━━━━━ Supplied passage
For over a decade, the deceptions and fallacies driving the “memoir” from which Sam Taylor-Johnson’s A Million Little Pieces is based have been well-documented and well-scrutinized. Nevertheless, author James Frey has been awarded an onscreen presentation which, with the exception of a piddling, but apt Mark Twain quote – “I’ve lived through some terrible things in my life, some of which actually happened” – pardons his deceitful intent and inserts itself into the growing pool of films which attempt to explore the horrendous consequences and gripping immobility caused by drug addiction.
This foundation of falsehoods may lend itself very heavily to the film’s own unscrupulous experience; buoyed heavily by rehashed struggles, its overall unoriginality is only occasionally dampened by the wholly dedicated performance from Aaron Taylor-Johnson, the director’s co-writer and husband. He plays the James Frey that the mischievous source author wanted people to come to know. Following an explosive opening, in which James’ overbearing substances launch him into a naked blowout, the addict finds himself on a plane to rehabilitation.
Whilst there, he and A Million Little Pieces embark on a simultaneous journey towards blandness – the damning difference being that the film’s, of course, is not prescribed. James, on the other hand, is a walking miracle. At the tender age of 23, the turmoil his body has endured through crates of narcotics and bottles has forced what’s left of him to run on its final preserves; so much so that even one simple drink could initiate a total and permanent cardiac collapse.
Despite this knowledge, James remains impervious to help. In doing so, he joins a platoon of stubborn onscreen addicts who neither see nor understand the several assisting avenues paved in their direction. And like the central figures in 2018’s Beautiful Boy and Ben is Back, to name only a couple, James’ inability to appreciate the equally-stubborn people there to help – most prominently, his brother Bob (Charlie Hunnam) – is planted at the heart of his reformation.
Though advice from professionals and family struggle to make their mark – despite the rehabilitation center’s almost sanctified reputation – James’ barriers finally start to break apart amongst the grit and the dread of his fellow patients. While a lot of the personalities he bumps into are obnoxiously strong, including a sex-addled and distracting Giovanni Ribisi, there are two who bless James with purpose and conversation. The first is Lilly (Odessa Young), a crack addict who, despite an initial romantic spark, mutually feeds off of the camaraderie formed between them.
The second is Leonard, played prophetically by Billy Bob Thornton. With a silk gray head of hair and matching mustache, Leonard prances around rehab like a wise owl. Having run through the course on more than one occasion, he has the inclination to pick out James as a worthy protégée, taking him under his wing for seemingly no other reason than a glimmer of hope and merit the writer probably didn’t know he was emitting.
To be fair, the viewer probably didn’t know, either. James’ premiere steps during the clinic’s 12-step process are met with nothing more than disdain and indignation; like most of the other patients, he’s done the research; he’s seen the statistics; he knows that the chances of him, or anybody for that matter, making a full recovery are incredibly slim. And as he and the film broadcast this, they each walk across a line between helplessness and necessity.
The pair of Taylor-Johnsons each excavate their own imaginative visions into this primarily internal battle. Sam, whose artistic background coursed through both her directorial debut Nowhere Boy, a John Lennon biopic also starring her then to-be husband, and even her pop-erotic Fifty Shades of Grey adaptation, injects several poetic, obscure, almost Kubrickian flashes of painful memories throughout the nearly two-hour runtime.
However, it’s Aaron’s magnetic lead performance that really vitalizes James’ self-scuffle. While the setting is defined by its pursuit of serenity, Aaron’s body is viciously and convincingly marioneted by James’ unkempt cravings. Despite his numerous subjections to physical pain – including an anesthetic-free root canal and the reframing of a broken nose – Aaron’s ability to externalize his nuclear neuro war is outstanding.
But even with these two satisfactory elements, A Million Little Pieces disappointingly forms a typical rehab story which, given the violently individual experiences bestowed upon drug addicts, is especially tedious.
While its well-founded intentions and creative intuitions are palpable, not even a tortuously acrobatic performance from Aaron Taylor-Johnson saves A Million Little Pieces from consistently sober storytelling.
━━━━━━━━━━
Please list every film the review of A Million Little Pieces names other than A Million Little Pieces itself.
━━━━━ Supplied information
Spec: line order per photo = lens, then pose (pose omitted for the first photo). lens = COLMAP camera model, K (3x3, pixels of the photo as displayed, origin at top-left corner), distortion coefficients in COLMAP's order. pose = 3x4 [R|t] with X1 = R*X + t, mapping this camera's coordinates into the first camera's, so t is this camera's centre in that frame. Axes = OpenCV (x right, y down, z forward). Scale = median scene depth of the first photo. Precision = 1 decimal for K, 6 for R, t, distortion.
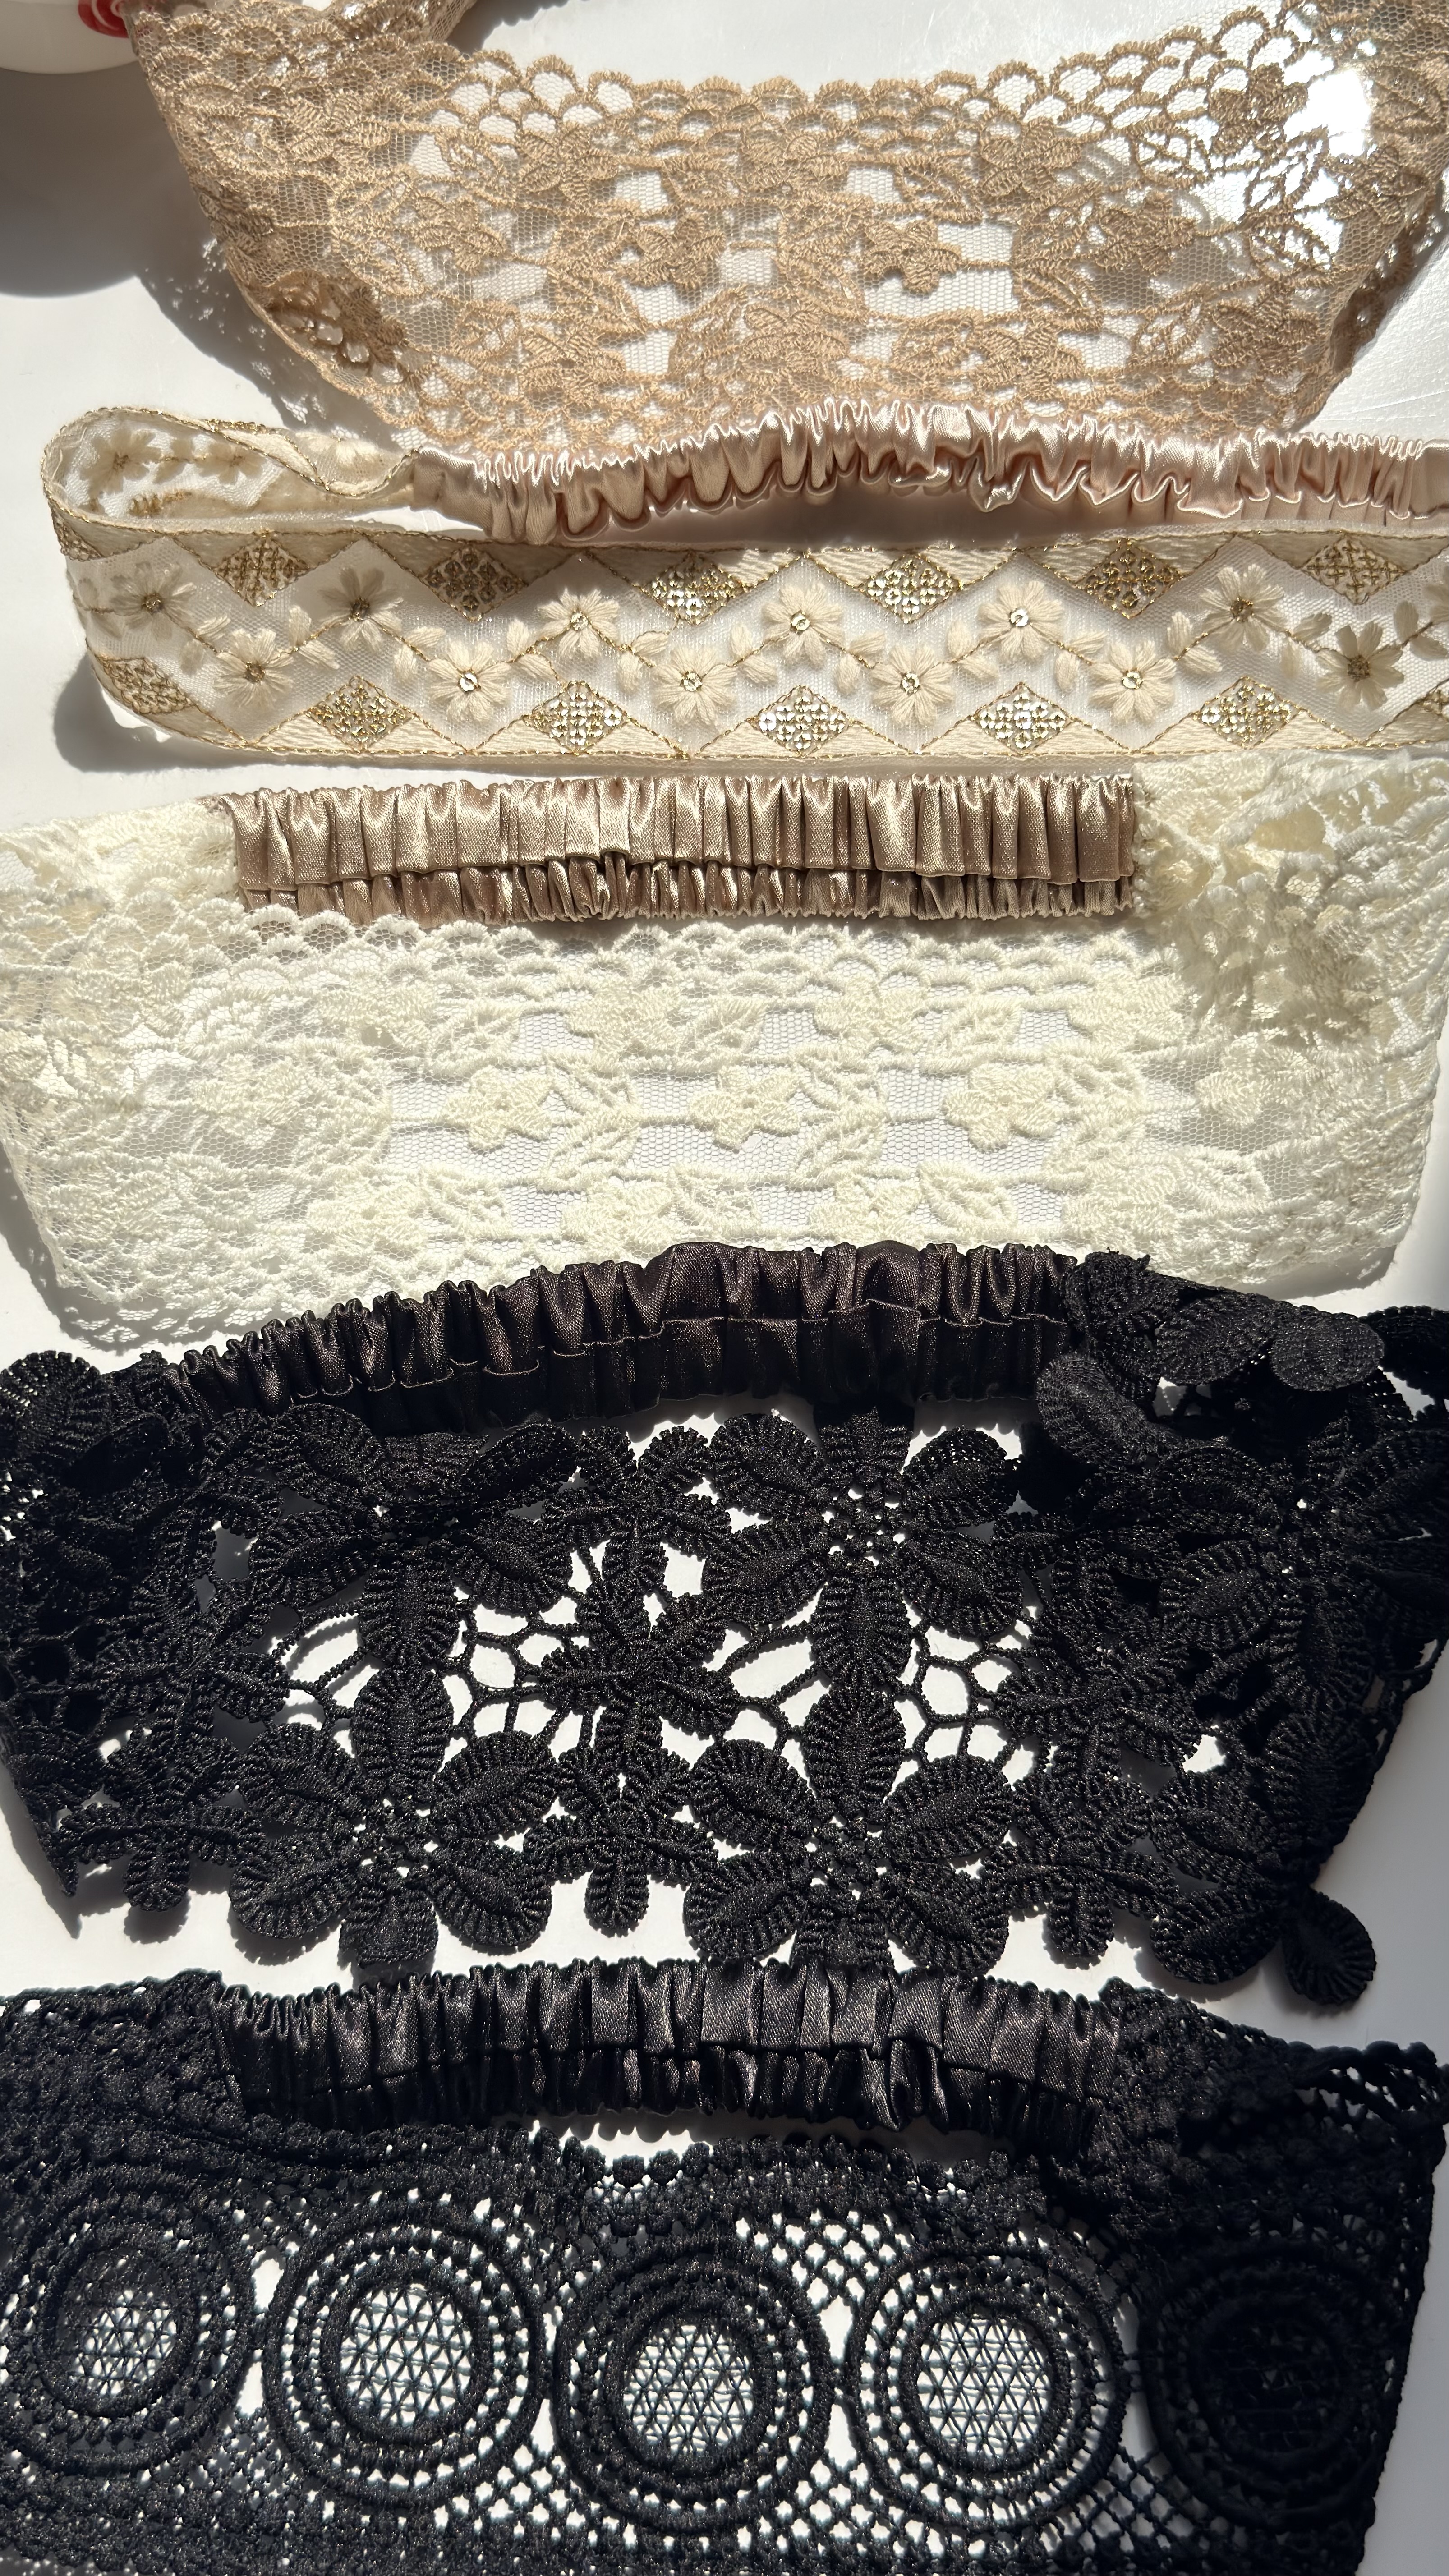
lens RADIAL K [[2632.8, 0, 724.5], [0, 2632.8, 1288.0], [0, 0, 1]] dist [0.272259, -0.701019]
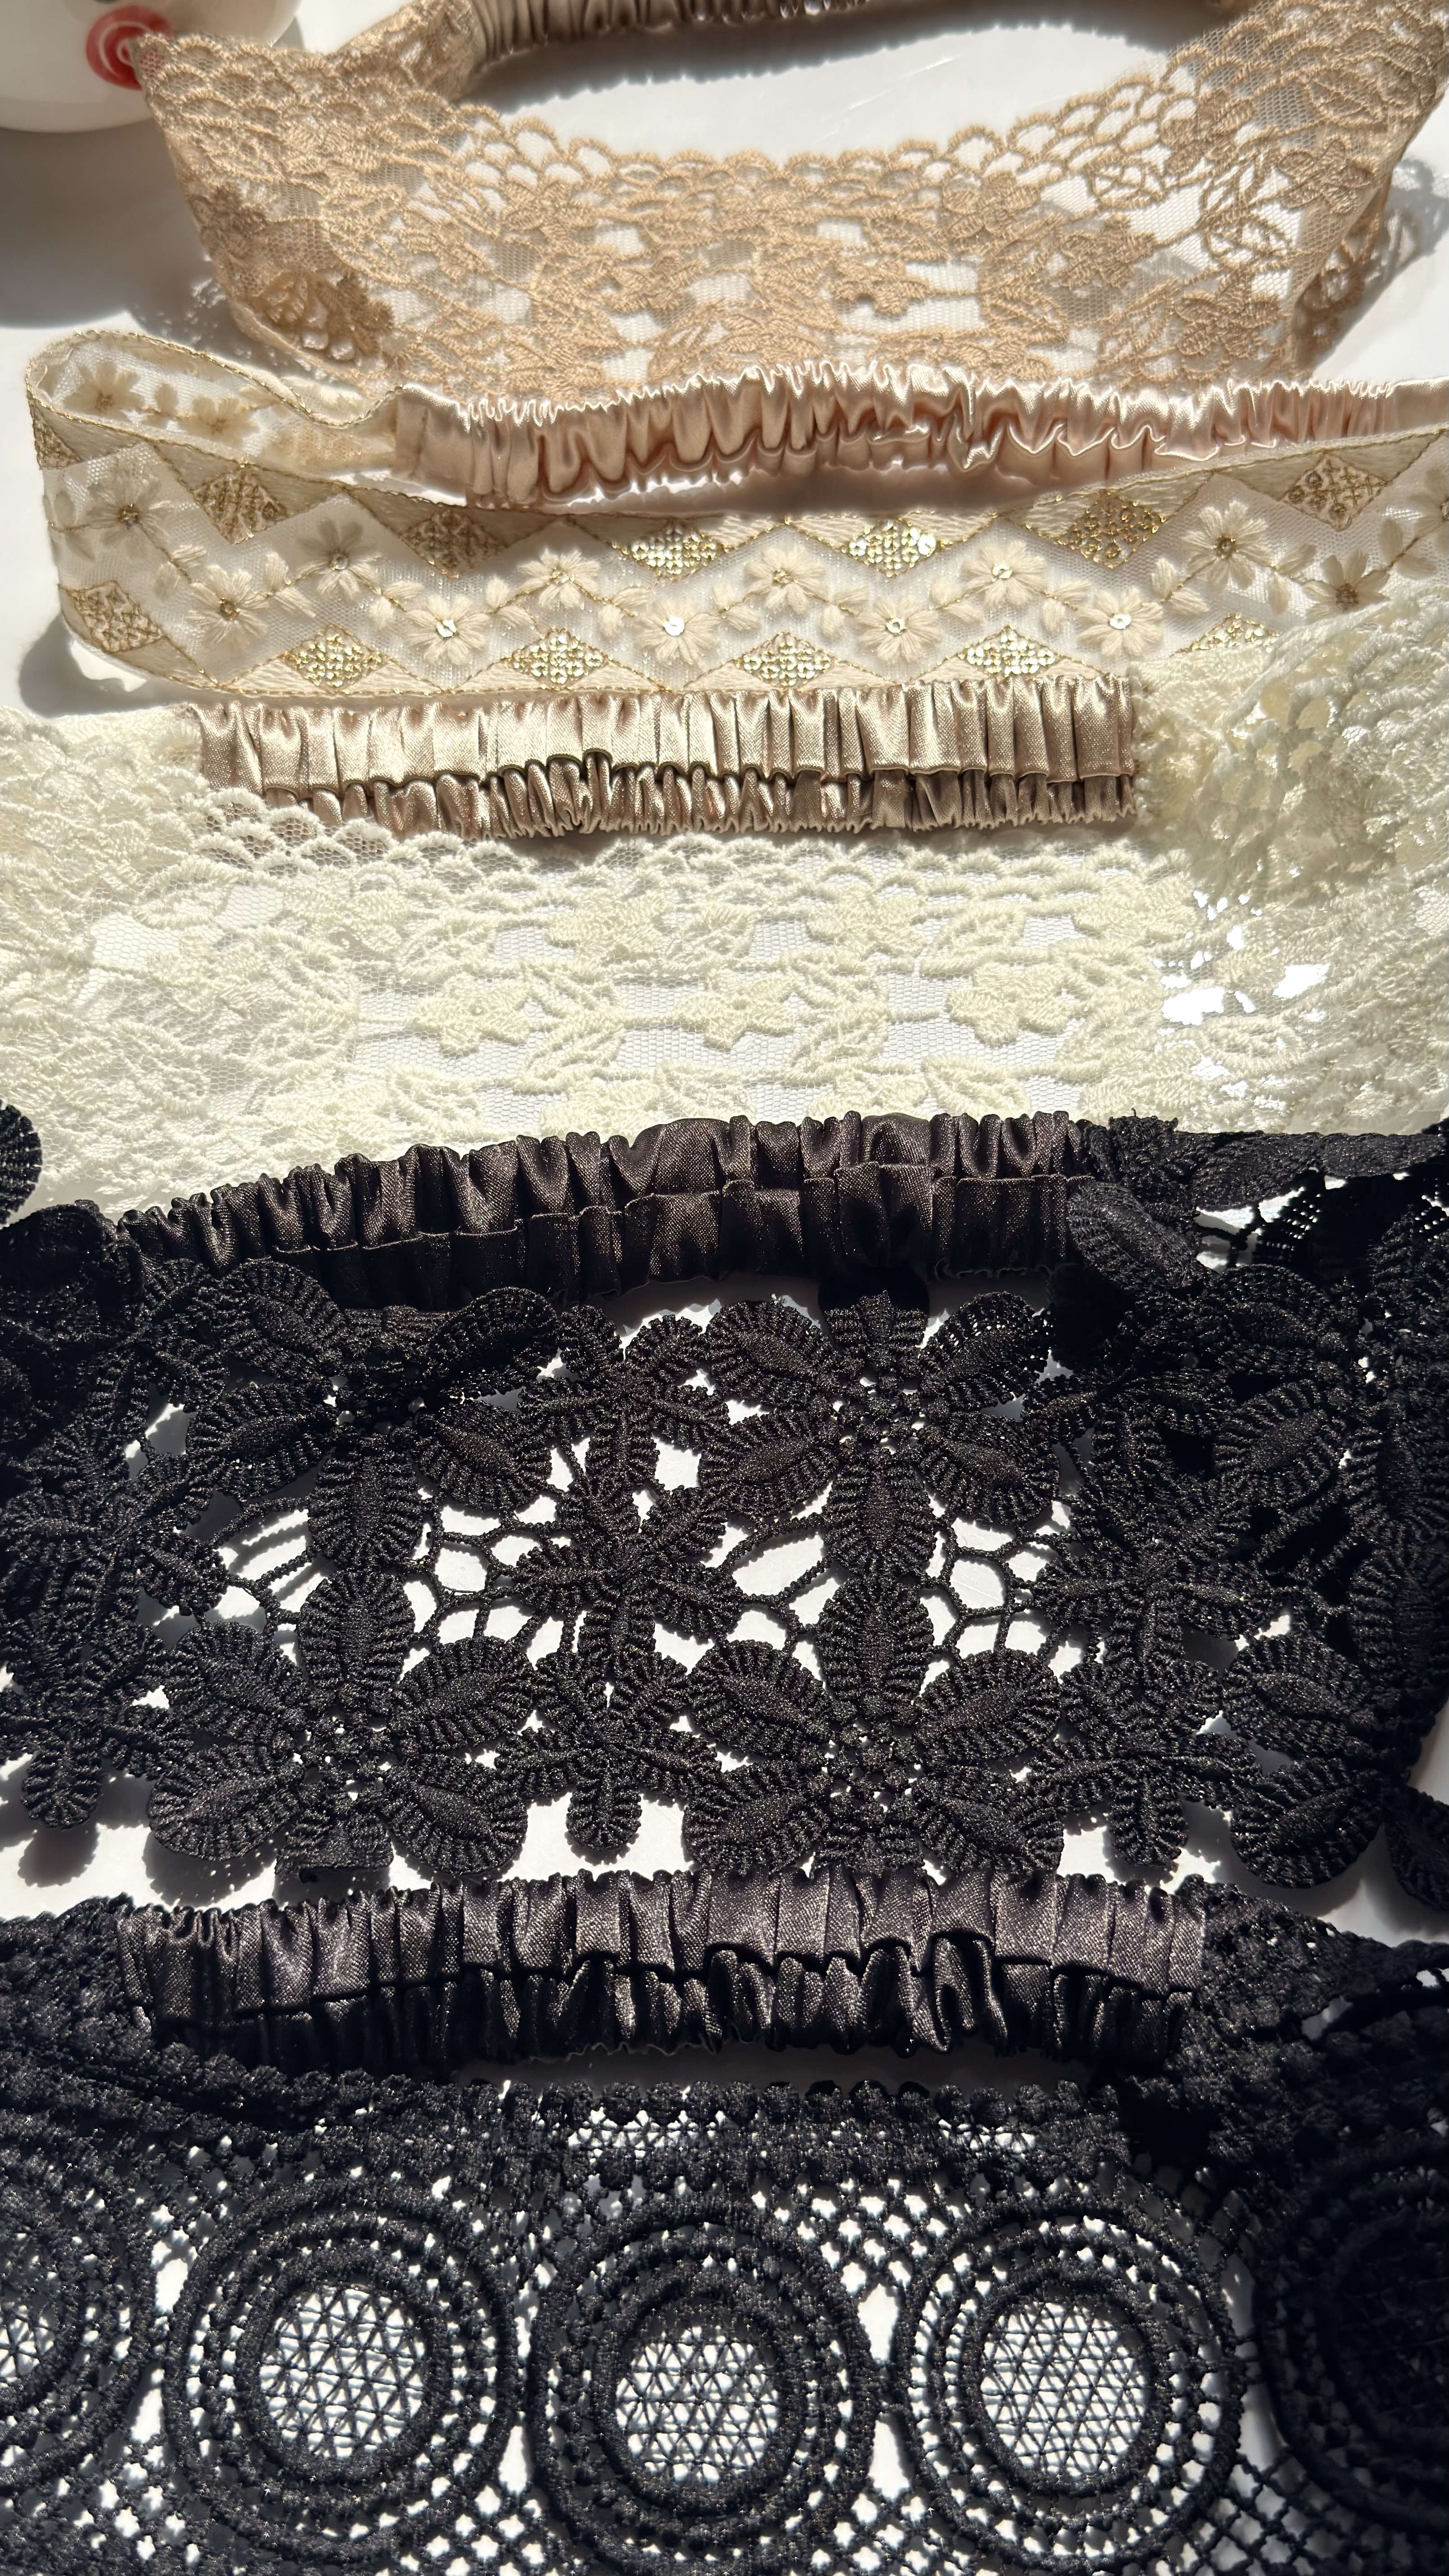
lens RADIAL K [[2632.8, 0, 724.5], [0, 2632.8, 1288.0], [0, 0, 1]] dist [0.272259, -0.701019]
pose [[0.999608, -0.006842, 0.027165, -0.023175], [0.014412, 0.957146, -0.289247, 0.305747], [-0.024022, 0.289525, 0.956869, 0.131406]]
━━━━━━━━━━
■ Solution to this exercise
Beautiful Boy
Ben is Back
Nowhere Boy
Fifty Shades of Grey